Once you have completed these steps, it is possible to do many of the downstream k-mer calculations, such as calculating genome-wide k-mer frequencies, uniqueness, etc. These can generally be accomplished in O(N) time by walking through the sorted list of k-mers once. Since all identical k-mers will be adjacent to each other in the sorted array, it is straightforward to count the number of times that each k-mer occurs.

If needed, it is also straightforward to generate the location information for each k-mer (strand, chromosome, and sequence index). You need only do a binary search on a list of chromosome start/end indices, which takes O(log M) time, where M is the number of chromosomes.
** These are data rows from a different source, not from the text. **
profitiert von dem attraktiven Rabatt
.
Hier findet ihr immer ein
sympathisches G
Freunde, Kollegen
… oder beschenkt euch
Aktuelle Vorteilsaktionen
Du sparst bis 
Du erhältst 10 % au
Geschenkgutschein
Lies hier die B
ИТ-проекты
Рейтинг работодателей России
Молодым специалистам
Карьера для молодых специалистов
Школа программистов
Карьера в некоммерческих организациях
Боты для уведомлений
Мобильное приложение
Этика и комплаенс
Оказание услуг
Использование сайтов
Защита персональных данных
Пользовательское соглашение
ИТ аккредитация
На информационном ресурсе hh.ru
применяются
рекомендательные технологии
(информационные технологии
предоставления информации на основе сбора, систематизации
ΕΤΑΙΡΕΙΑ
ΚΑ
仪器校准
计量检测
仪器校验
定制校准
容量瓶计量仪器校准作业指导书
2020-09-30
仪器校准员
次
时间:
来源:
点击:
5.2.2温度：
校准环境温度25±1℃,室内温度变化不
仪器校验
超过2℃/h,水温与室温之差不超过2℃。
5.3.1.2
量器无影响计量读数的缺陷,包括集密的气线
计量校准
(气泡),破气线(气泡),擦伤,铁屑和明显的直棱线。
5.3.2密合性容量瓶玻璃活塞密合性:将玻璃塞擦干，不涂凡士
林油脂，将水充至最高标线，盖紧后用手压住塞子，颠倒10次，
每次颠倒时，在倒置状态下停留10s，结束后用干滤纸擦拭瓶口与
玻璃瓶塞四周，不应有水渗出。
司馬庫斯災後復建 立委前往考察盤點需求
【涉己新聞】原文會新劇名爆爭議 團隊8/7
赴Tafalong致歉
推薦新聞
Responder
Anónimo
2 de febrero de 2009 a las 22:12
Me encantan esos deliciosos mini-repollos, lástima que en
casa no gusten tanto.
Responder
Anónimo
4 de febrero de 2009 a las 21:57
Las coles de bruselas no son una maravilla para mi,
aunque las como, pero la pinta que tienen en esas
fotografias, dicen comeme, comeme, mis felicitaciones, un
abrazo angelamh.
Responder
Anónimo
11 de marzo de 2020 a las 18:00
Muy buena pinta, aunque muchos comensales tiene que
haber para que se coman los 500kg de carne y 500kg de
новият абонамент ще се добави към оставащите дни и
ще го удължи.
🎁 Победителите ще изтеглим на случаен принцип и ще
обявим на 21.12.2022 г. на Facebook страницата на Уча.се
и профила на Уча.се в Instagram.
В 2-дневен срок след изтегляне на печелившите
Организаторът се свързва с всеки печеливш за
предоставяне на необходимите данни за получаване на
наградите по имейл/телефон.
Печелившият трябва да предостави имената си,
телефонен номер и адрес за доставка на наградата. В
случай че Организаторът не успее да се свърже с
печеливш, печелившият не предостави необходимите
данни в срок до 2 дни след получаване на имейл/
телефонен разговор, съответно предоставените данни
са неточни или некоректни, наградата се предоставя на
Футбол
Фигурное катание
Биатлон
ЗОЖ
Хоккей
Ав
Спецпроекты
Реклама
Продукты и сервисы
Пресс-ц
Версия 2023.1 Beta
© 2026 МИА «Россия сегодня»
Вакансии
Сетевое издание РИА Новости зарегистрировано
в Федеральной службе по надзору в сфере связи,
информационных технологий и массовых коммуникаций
_images/calculate-chrom-and-seq-idx-table.png

This approach has several advantages:

It uses minimal memory. Since the k-mer is defined by its start location, memory usage no longer scales with k. For most genomes, it is sufficient to use an unsigned 32-bit integer for each k-mer, which requires O(4N) bytes of memory total (N = genome length). However, since the genome is also loaded in memory, an additional O(N) bytes of memory is required (at one byte per base if we do not used a compressed representation). This gives a total of O(5N) bytes of memory required. For the human genome, this is large, but acceptable: (5)(3e9) = 15 Gb. And it has the advantage of remaining fixed even as k increases.
It does not require a separate data structure to count k-mers. It is possible to avoid using a separate data structure to count the number of occurrences for each k-mer. If the list of k-mer start indices is first sorted lexicographically by their corresponding k-mer, then you can walk along the sorted list and If you sort the kmer start indices by their
It captures the location of the k-mer. Since the kmer start index points to the start location in the genome, we need only do a quick binary search to identify which chromosome it belongs to.